Dataset entries:
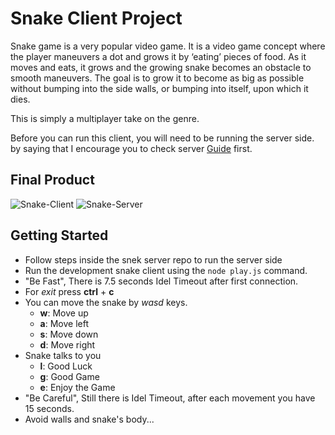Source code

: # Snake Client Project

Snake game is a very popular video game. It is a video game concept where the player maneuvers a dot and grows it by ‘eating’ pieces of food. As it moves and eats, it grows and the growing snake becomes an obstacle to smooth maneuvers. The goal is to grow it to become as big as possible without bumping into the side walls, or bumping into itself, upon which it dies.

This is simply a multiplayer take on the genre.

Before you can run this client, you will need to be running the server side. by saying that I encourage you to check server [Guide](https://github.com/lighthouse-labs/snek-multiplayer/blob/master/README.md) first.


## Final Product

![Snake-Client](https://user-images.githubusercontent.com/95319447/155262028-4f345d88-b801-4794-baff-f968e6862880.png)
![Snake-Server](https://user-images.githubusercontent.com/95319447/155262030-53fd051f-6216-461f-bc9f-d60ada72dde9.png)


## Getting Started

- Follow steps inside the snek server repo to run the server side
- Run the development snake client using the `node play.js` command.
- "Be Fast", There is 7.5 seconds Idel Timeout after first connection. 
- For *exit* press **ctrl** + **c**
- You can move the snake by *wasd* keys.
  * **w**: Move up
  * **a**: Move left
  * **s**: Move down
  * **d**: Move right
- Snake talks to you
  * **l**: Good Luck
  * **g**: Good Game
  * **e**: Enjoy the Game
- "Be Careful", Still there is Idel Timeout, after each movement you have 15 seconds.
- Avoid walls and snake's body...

...

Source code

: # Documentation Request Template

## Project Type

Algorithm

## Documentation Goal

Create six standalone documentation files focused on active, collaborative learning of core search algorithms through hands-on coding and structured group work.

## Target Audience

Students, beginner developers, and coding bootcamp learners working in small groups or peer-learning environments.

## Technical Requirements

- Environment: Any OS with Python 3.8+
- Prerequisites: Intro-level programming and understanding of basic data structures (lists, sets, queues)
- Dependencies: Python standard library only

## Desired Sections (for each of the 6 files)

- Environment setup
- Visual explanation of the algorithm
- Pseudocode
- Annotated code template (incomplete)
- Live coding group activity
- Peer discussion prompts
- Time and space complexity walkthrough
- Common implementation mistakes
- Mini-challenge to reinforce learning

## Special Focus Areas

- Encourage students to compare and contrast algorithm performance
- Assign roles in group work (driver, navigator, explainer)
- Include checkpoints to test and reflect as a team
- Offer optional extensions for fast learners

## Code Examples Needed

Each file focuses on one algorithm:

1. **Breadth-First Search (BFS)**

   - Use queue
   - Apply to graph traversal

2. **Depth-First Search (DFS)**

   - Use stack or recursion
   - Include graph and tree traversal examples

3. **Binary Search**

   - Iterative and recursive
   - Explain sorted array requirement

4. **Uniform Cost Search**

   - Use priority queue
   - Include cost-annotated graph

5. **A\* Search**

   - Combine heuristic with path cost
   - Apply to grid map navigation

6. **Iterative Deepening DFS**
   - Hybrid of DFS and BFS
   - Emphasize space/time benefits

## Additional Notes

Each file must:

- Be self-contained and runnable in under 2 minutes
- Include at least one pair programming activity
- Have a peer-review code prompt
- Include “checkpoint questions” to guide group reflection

▶ [Aim of the exercise] Can you convert the lines of the material between the line containing "## Documentation Goal" and the line containing "## Technical Requirements", inclusive, into a JSON list of strings, with one string per line and blank lines left out?

▶ [Result of this task]
[
  "## Documentation Goal",
  "Create six standalone documentation files focused on active, collaborative learning of core search algorithms through hands-on coding and structured group work.",
  "## Target Audience",
  "Students, beginner developers, and coding bootcamp learners working in small groups or peer-learning environments.",
  "## Technical Requirements"
]